125 years of X-rays

2 November 2020

Today it's commonplace, but at the time it was a medical-technical revolution - the discovery of X-rays by Wilhelm Conrad Röntgen 125 years ago in Würzburg.  His discovery on November 8, 1895 heralded a new era in medicine that provided previously unknown insights into the human body. 

This changed medicine forever and today, X-ray technology is the basis for imaging in many medical devices and is therefore an integral part of everyday life.


Wilhelm Conrad Röntgen - a superstar against his will

Wilhelm Conrad Röntgen 27/3/1845 - 10/2/1923 

Wilhelm’s story sounds unbelievable, and it starts with a school prank in Utrecht at the Technical High School. Someone had painted a caricature of their teacher on the blackboard.

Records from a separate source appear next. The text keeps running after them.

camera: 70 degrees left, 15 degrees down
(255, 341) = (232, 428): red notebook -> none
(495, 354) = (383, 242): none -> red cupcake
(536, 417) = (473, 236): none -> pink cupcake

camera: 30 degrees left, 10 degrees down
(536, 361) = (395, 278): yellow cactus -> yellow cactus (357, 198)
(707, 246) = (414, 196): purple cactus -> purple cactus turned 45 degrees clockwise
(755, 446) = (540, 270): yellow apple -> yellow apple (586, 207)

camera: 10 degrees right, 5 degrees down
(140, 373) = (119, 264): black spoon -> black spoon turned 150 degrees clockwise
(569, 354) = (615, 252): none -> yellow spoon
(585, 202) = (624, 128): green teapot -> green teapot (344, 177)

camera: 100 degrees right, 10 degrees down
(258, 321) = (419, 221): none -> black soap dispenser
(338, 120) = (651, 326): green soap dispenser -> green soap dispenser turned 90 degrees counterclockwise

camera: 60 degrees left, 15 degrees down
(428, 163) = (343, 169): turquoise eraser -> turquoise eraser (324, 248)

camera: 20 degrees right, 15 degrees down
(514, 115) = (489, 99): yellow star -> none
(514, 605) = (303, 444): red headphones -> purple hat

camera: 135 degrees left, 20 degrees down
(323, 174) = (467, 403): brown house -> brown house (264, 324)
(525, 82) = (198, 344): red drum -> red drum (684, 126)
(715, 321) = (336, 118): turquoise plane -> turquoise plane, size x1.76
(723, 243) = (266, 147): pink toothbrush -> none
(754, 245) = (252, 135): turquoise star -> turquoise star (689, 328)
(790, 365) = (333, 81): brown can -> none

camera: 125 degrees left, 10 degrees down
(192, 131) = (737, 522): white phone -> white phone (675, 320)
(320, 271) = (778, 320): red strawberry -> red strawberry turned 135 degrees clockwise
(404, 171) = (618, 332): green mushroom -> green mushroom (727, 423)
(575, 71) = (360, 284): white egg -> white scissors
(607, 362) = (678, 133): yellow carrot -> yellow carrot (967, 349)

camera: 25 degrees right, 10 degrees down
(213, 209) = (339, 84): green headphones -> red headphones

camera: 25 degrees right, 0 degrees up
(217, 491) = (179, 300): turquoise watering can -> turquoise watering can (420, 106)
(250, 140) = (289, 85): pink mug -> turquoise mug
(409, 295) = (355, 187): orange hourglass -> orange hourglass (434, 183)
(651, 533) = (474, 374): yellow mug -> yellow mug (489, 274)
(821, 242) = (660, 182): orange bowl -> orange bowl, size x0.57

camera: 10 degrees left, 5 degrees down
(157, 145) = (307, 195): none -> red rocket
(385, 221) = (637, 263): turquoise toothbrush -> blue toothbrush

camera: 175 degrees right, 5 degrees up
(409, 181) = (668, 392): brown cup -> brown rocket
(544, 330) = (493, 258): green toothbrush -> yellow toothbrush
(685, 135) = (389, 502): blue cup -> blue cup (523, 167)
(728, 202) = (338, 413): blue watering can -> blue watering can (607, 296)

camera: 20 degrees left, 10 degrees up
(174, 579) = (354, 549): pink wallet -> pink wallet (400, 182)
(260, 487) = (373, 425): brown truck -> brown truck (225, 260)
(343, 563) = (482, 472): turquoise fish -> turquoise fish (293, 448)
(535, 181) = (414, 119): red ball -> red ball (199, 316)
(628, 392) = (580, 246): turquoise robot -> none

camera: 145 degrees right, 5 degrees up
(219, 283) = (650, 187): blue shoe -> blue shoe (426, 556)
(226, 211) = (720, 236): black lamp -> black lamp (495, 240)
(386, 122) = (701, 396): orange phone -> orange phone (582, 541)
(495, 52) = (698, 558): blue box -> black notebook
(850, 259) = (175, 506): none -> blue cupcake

Young Wilhelm Conrad Röntgen was asked to identify which classmate did the drawing, but Röntgen remained silent and was discharged from school without a high school diploma. At that moment, it would have seemed unthinkable that in 1901 he would become the recipient of the world's first Nobel Prize in Physics.

This anecdote, despite being told thousands of times, might not be true. According to Uwe Busch, X-ray biographer, and director of the Röntgen Museum in Remscheid, Röntgen did leave school without a high school diploma. However, it’s more likely that this prank was an embellishment added over decades of retelling.

Regardless of Röntgen’s start in life, he went on to be an exceptional researcher who changed medicine and engineering forever with the discovery of “X”-rays, as he called them – X for unknown. Because of his discovery, it is now possible to look inside the human body without having to cut it open, allowing doctors to examine millions of people; alleviating pain and suffering.